As a mom, you always want to provide the best medical care for your little one, and it can be hard to make in-the-moment decisions when it comes to urgent and emergency care. Here, we’ll explore how to decide whether an online appointment with a virtual doctor or a trip to the emergency room is the right fit for your child’s woes.

child sleeping sick

Insect Stings

Insect stings are one of the worst parts of the summer months! Many children experience bee or wasp stings at some point, and as a parent, it can be tough to know whether your child needs medical treatment for a sting.

If your child is showing standard signs of a sting, such as pain at the site of the sting, redness, and slight swelling, you’re good to chat with an urgent care doctor over the phone to get the next steps for home care. If your child is showing signs of an allergic reaction — such as trouble breathing, an itchy feeling in the throat or the mouth, or paralysis of the affected limb — it’s time to call an ambulance or head to the emergency room.

Burns

Burns are scary, and it can be tough to evaluate the seriousness of a burn on your own. Larger burns are more serious than smaller burns. If a burn covers 2% of the body or more, it’s important to head to the emergency room for treatment. This can be a tough percentage to visualize — in most people, the palm of the hand is about 1% of the surface of the body.

Burns that are second-degree or higher also necessitate emergency care. Second-degree burns blister and are deeper than the surface level of the skin. Higher-level burns may also appear white or charred, or may even involve bone.

If a burn is surface-level only and doesn’t cover a large area of the body, urgent care treatment is a good option for care.

Cold and Flu Symptoms

In today’s post-COVID-19 world, it can be tough to know when to treat cold and flu symptoms at home and when to take a more serious approach. If flu symptoms are mild, it’s smart to reach out to an urgent care doctor for treatment (and to discuss whether you need to come in for a COVID-19 test).

When cold and flu symptoms become more severe, you may need to head to the emergency room. A fever over 104 degrees Fahrenheit, shortness of breath or other trouble breathing, a bluish tint to the lips and fingernails, lack of tears or wet diapers, extreme irritability, and a skin rash that accompanies other flu-like symptoms are all signs that it’s a smart move to take your child to the ER to be evaluated.

Stomach Issues

Stomach pain can feel debilitating, but thankfully, most digestive issues pass quickly. If your child complains of a stomach ache, it’s smart to reach out to an urgent care doctor for an evaluation. The stomach flu is common among young kids, and an urgent care doctor can talk with you about how to meet your child’s hydration and comfort needs at home.

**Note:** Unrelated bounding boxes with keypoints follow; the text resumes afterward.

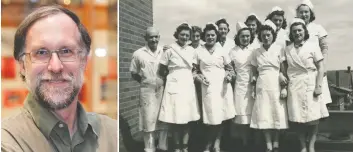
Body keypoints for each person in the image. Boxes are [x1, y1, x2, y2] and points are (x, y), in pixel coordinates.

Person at [1, 5, 116, 151]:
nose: (55, 67)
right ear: (23, 66)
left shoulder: (113, 135)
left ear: (84, 61)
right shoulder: (7, 142)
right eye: (41, 52)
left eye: (66, 51)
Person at [284, 18, 329, 152]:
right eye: (294, 31)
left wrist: (318, 86)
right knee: (298, 119)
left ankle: (311, 146)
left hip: (310, 83)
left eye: (300, 30)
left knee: (313, 119)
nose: (297, 33)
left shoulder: (313, 46)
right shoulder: (287, 49)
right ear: (291, 34)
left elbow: (320, 67)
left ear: (304, 31)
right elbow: (284, 68)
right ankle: (303, 146)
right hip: (295, 86)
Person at [158, 23, 200, 152]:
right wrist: (171, 78)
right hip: (174, 83)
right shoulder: (170, 49)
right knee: (175, 118)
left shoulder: (192, 50)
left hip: (187, 83)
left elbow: (194, 68)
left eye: (187, 35)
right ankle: (177, 147)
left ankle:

In some cases, it’s important to seek emergency care for stomach pain. If your child has had surgery on their digestive system, their stomach appears to be bruised or swollen, or if they’ve had recent trauma to their stomach area, it’s important to go to the ER. If your child is vomiting blood, has bloody diarrhea, is vomiting and struggling to move their bowels, or if they’re having chest pressure or pain, it’s also important to be seen by an emergency room healthcare provider right away.

Rashes and Other Skin Issues

In many cases, skin rashes in childhood are a case of contact dermatitis. This means that the skin is irritated after brushing up against an irritant, like a plant, animal, fabric, or even the fragrance of a new laundry detergent. Poison ivy and poison sumac are also common skin irritants that can cause rashes in children. If your child develops a rash without other symptoms, it’s a smart idea to talk with an urgent care doctor about home treatments that you can provide to ease your child’s discomfort as their body works to get rid of the irritant that caused the rash.

If your child has a rash accompanied by shortness of breath, a headache, a fever, joint pain, peeling skin, red streaks, bruises or bleeding from under the rash, or other symptoms that go beyond skin irritation, it’s important that you take them to the emergency room.